Wieland Freund überrascht mit einer Vielzahl weniger bekannter Hintergründe zu Tolkien wie etwa seiner ausgesprochenen Abneigung gegen Walt Disney und die Vorwürfe gegen seinen ersten deutschen Hobbit-Illustrator, zu sehr von Disney inspiriert zu sein.
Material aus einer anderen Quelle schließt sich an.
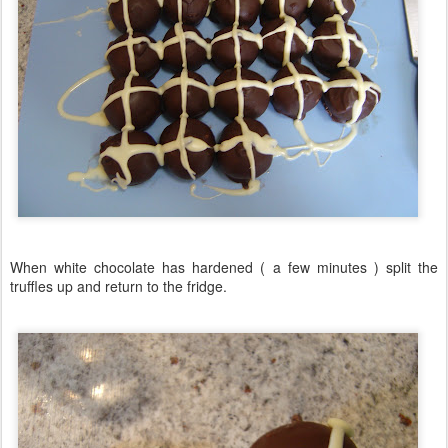
When white chocolate has hardened ( a few minutes ) split the
truffles up and return to the fridge.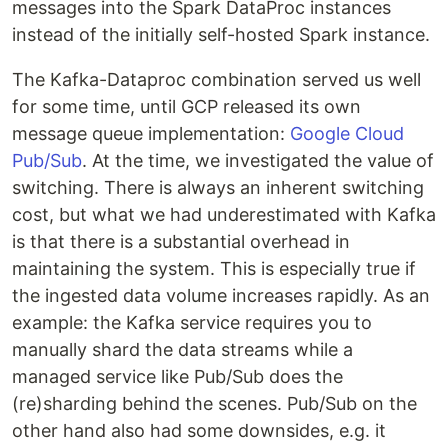
messages into the Spark DataProc instances
instead of the initially self-hosted Spark instance.
The Kafka-Dataproc combination served us well
for some time, until GCP released its own
message queue implementation:
Google Cloud
Pub/Sub
. At the time, we investigated the value of
switching. There is always an inherent switching
cost, but what we had underestimated with Kafka
is that there is a substantial overhead in
maintaining the system. This is especially true if
the ingested data volume increases rapidly. As an
example: the Kafka service requires you to
manually shard the data streams while a
managed service like Pub/Sub does the
(re)sharding behind the scenes. Pub/Sub on the
other hand also had some downsides, e.g. it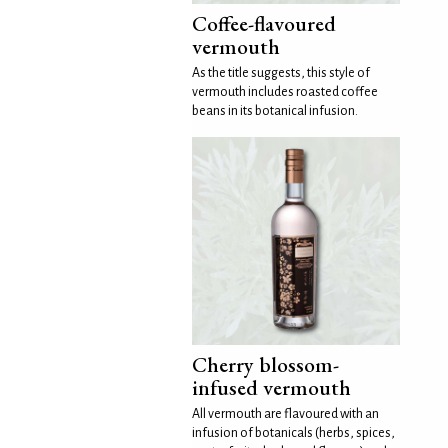
Coffee-flavoured
vermouth
As the title suggests, this style of
vermouth includes roasted coffee
beans in its botanical infusion.
Cherry blossom-
infused vermouth
All vermouth are flavoured with an
infusion of botanicals (herbs, spices,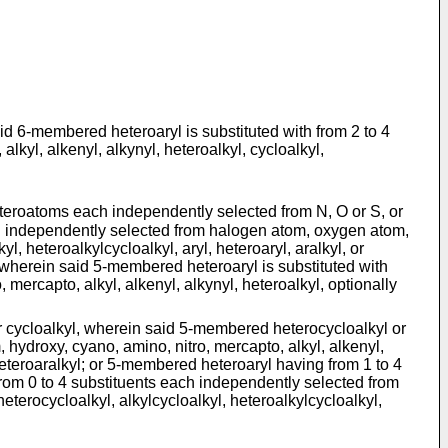
d 6-membered heteroaryl is substituted with from 2 to 4
kyl, alkenyl, alkynyl, heteroalkyl, cycloalkyl,
heteroatoms each independently selected from N, O or S, or
ach independently selected from halogen atom, oxygen atom,
l, heteroalkylcycloalkyl, aryl, heteroaryl, aralkyl, or
wherein said 5-membered heteroaryl is substituted with
ercapto, alkyl, alkenyl, alkynyl, heteroalkyl, optionally
 cycloalkyl, wherein said 5-membered heterocycloalkyl or
 hydroxy, cyano, amino, nitro, mercapto, alkyl, alkenyl,
r heteroaralkyl; or 5-membered heteroaryl having from 1 to 4
rom 0 to 4 substituents each independently selected from
eterocycloalkyl, alkylcycloalkyl, heteroalkylcycloalkyl,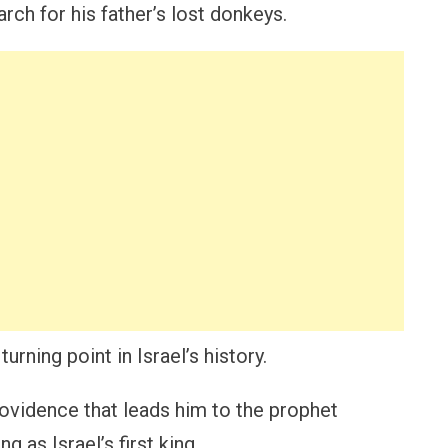
h for his father’s lost donkeys.
urning point in Israel’s history.
rovidence that leads him to the prophet
g as Israel’s first king.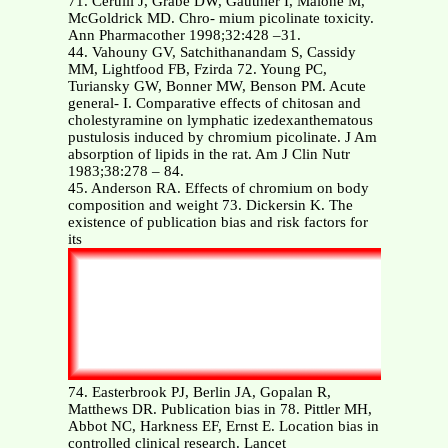
71. Cerulli J, Grabe DW, Gauthier I, Malone M,
McGoldrick MD. Chro- mium picolinate toxicity.
Ann Pharmacother 1998;32:428 –31.
44. Vahouny GV, Satchithanandam S, Cassidy
MM, Lightfood FB, Fzirda 72. Young PC,
Turiansky GW, Bonner MW, Benson PM. Acute
general- I. Comparative effects of chitosan and
cholestyramine on lymphatic izedexanthematous
pustulosis induced by chromium picolinate. J Am
absorption of lipids in the rat. Am J Clin Nutr
1983;38:278 – 84.
45. Anderson RA. Effects of chromium on body
composition and weight 73. Dickersin K. The
existence of publication bias and risk factors for
its
74. Easterbrook PJ, Berlin JA, Gopalan R,
Matthews DR. Publication bias in 78. Pittler MH,
Abbot NC, Harkness EF, Ernst E. Location bias in
controlled clinical research. Lancet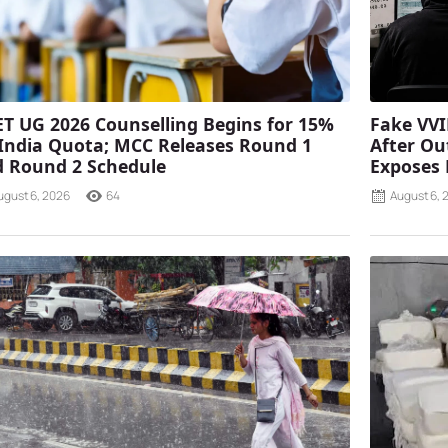
T UG 2026 Counselling Begins for 15%
Fake VVI
 India Quota; MCC Releases Round 1
After Ou
 Round 2 Schedule
Exposes
ugust 6, 2026
64
August 6, 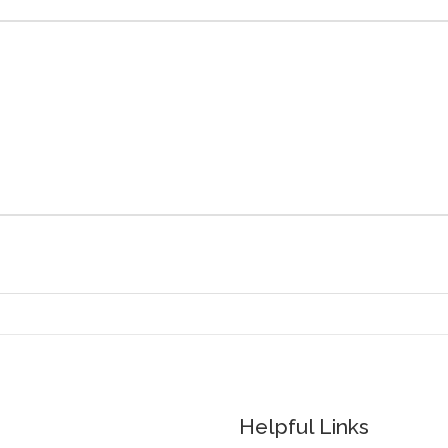
Helpful Links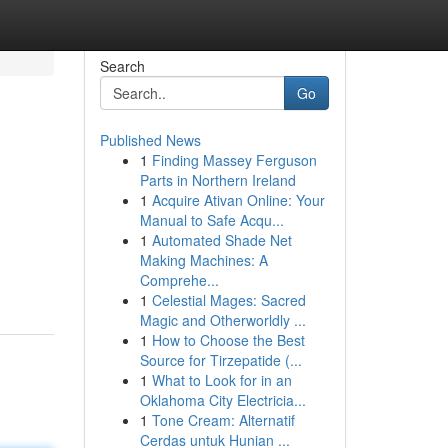
Search
Go
Published News
1
Finding Massey Ferguson
Parts in Northern Ireland
1
Acquire Ativan Online: Your
Manual to Safe Acqu...
1
Automated Shade Net
Making Machines: A
Comprehe...
1
Celestial Mages: Sacred
Magic and Otherworldly ...
1
How to Choose the Best
Source for Tirzepatide (...
1
What to Look for in an
Oklahoma City Electricia...
1
Tone Cream: Alternatif
Cerdas untuk Hunian ...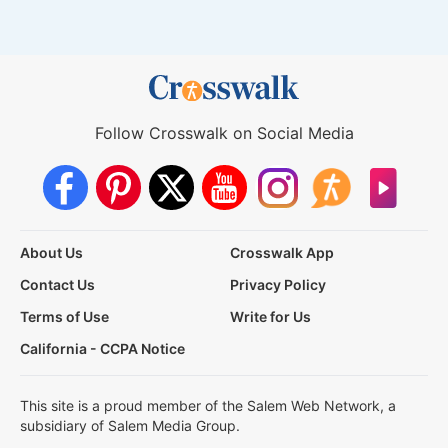
Follow Crosswalk on Social Media
About Us
Crosswalk App
Contact Us
Privacy Policy
Terms of Use
Write for Us
California - CCPA Notice
This site is a proud member of the Salem Web Network, a
subsidiary of Salem Media Group.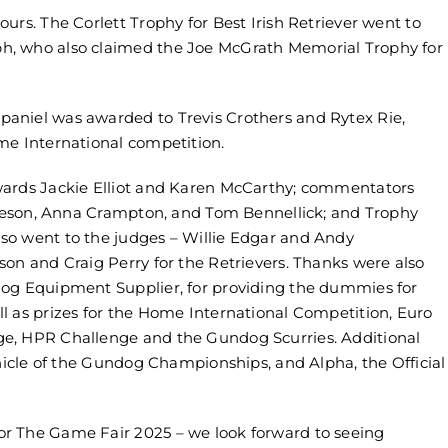
urs. The Corlett Trophy for Best Irish Retriever went to
h, who also claimed the Joe McGrath Memorial Trophy for
aniel was awarded to Trevis Crothers and Rytex Rie,
me International competition.
wards Jackie Elliot and Karen McCarthy; commentators
 Leeson, Anna Crampton, and Tom Bennellick; and Trophy
so went to the judges – Willie Edgar and Andy
on and Craig Perry for the Retrievers. Thanks were also
dog Equipment Supplier, for providing the dummies for
l as prizes for the Home International Competition, Euro
e, HPR Challenge and the Gundog Scurries. Additional
ehicle of the Gundog Championships, and Alpha, the Official
r The Game Fair 2025 – we look forward to seeing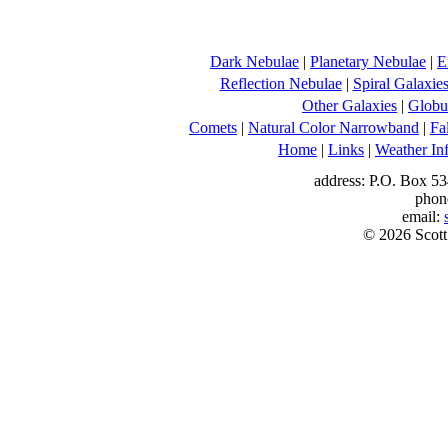
Dark Nebulae
|
Planetary Nebulae
|
E
Reflection Nebulae
|
Spiral Galaxie
Other Galaxies
|
Globul
Comets
|
Natural Color Narrowband
|
Fa
Home
|
Links
|
Weather In
address: P.O. Box 53
phon
email:
© 2026 Scott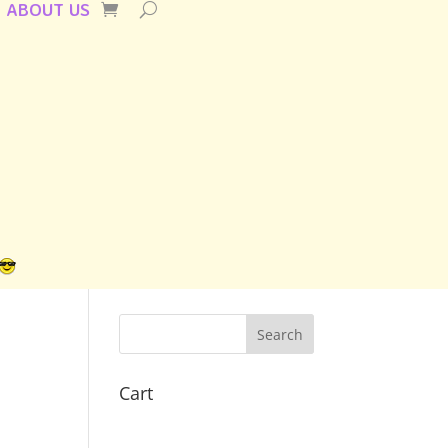
ABOUT US
Cart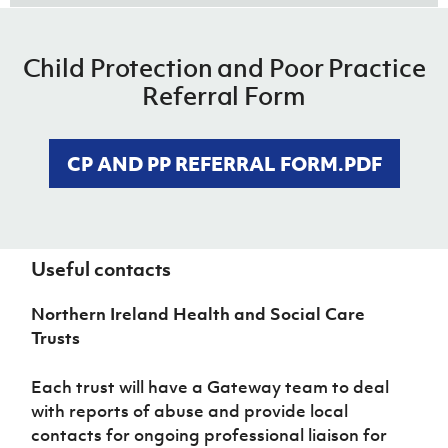
Child Protection and Poor Practice
Reporting Procedures 1.pdf
Referral Form
DOWNLOAD NOW
CP AND PP REFERRAL FORM.PDF
Reporting Procedures 2.pdf
DOWNLOAD NOW
Useful contacts
Northern Ireland Health and Social Care
Trusts
Each trust will have a Gateway team to deal
with reports of abuse and provide local
contacts for ongoing professional liaison for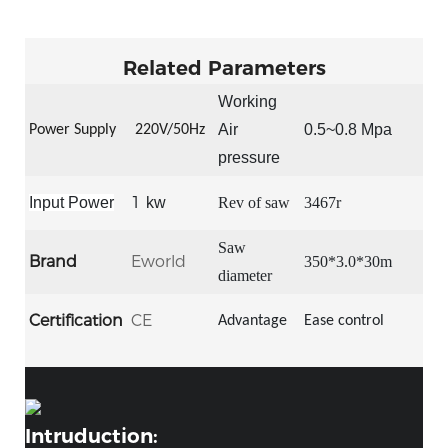
Related Parameters
Working
Air
0.5~0.8 Mpa
Power Supply
22
0V/50Hz
pressure
1
Input Power
kw
Rev of saw
3467r
S
aw
Brand
Eworld
350*3.0*30m
diameter
Certification
CE
Advantage
Ease control
Intruduction: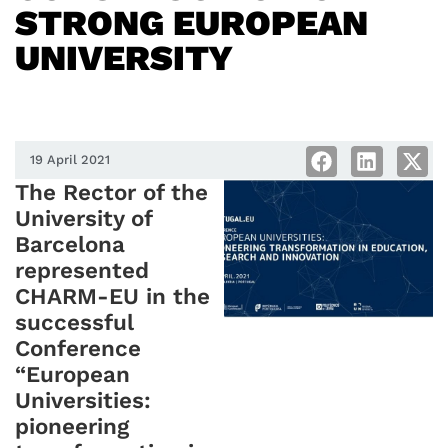
STRONG EUROPEAN
UNIVERSITY
19 April 2021
The Rector of the
University of
Barcelona
represented
CHARM-EU in the
successful
Conference
“European
Universities:
pioneering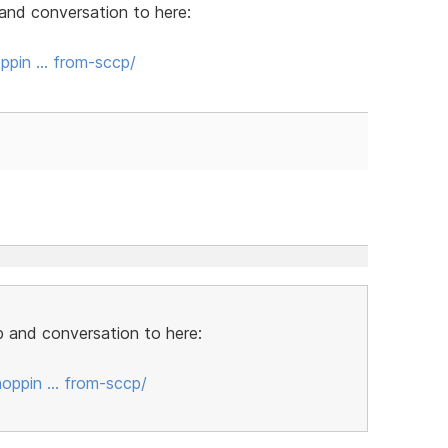
and conversation to here:
ppin … from-sccp/
 and conversation to here:
oppin … from-sccp/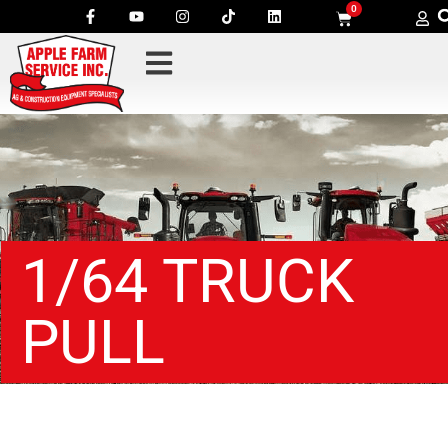
0
1/64 TRUCK
PULL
Lena Falkenhagen zeigt uns in ihrer Geschichte, was es bedeutet, sich auf eine Reise in eine Welt zu machen, in der fast alles größer und bedrohlicher als ein Hobbit ist, und welche Rolle das Lächeln einer Schankmaid dabei spielen kann.
Anna Thayer analysiert pointiert, was den Unterschied ausmacht, wenn Hobbits Helden werden, und warum sie uns so nahestehen. Gleich darauf folgen wir Kathleen Weise auf eine Hobbit-Queste, die ihre Helden zwar nicht goldbeladen, aber doch ohne Zweifel reicher heimkehren lässt. Dr. Frank Weinreich schildert, wie schwer es für einen Autor der High-Fantasy ist, J. R. R. Tolkien und seinen Hobbit zu ignorieren. Man folgt ihm, oder man setzt sich bewusst von ihm ab, doch ganz gleich, welchen Weg man schriftstellerisch beschreitet, man kommt nicht um ihn herum.
Sie sehen, in diesem ersten Teil der Anthologie werden Sie auf eine Reise gehen, fort aus unserer Welt in die unermesslichen Gefilde der Fantasie, die Sie am Ende zu Ihrem ganz eigenen Bild von Tolkiens größten Helden führen wird.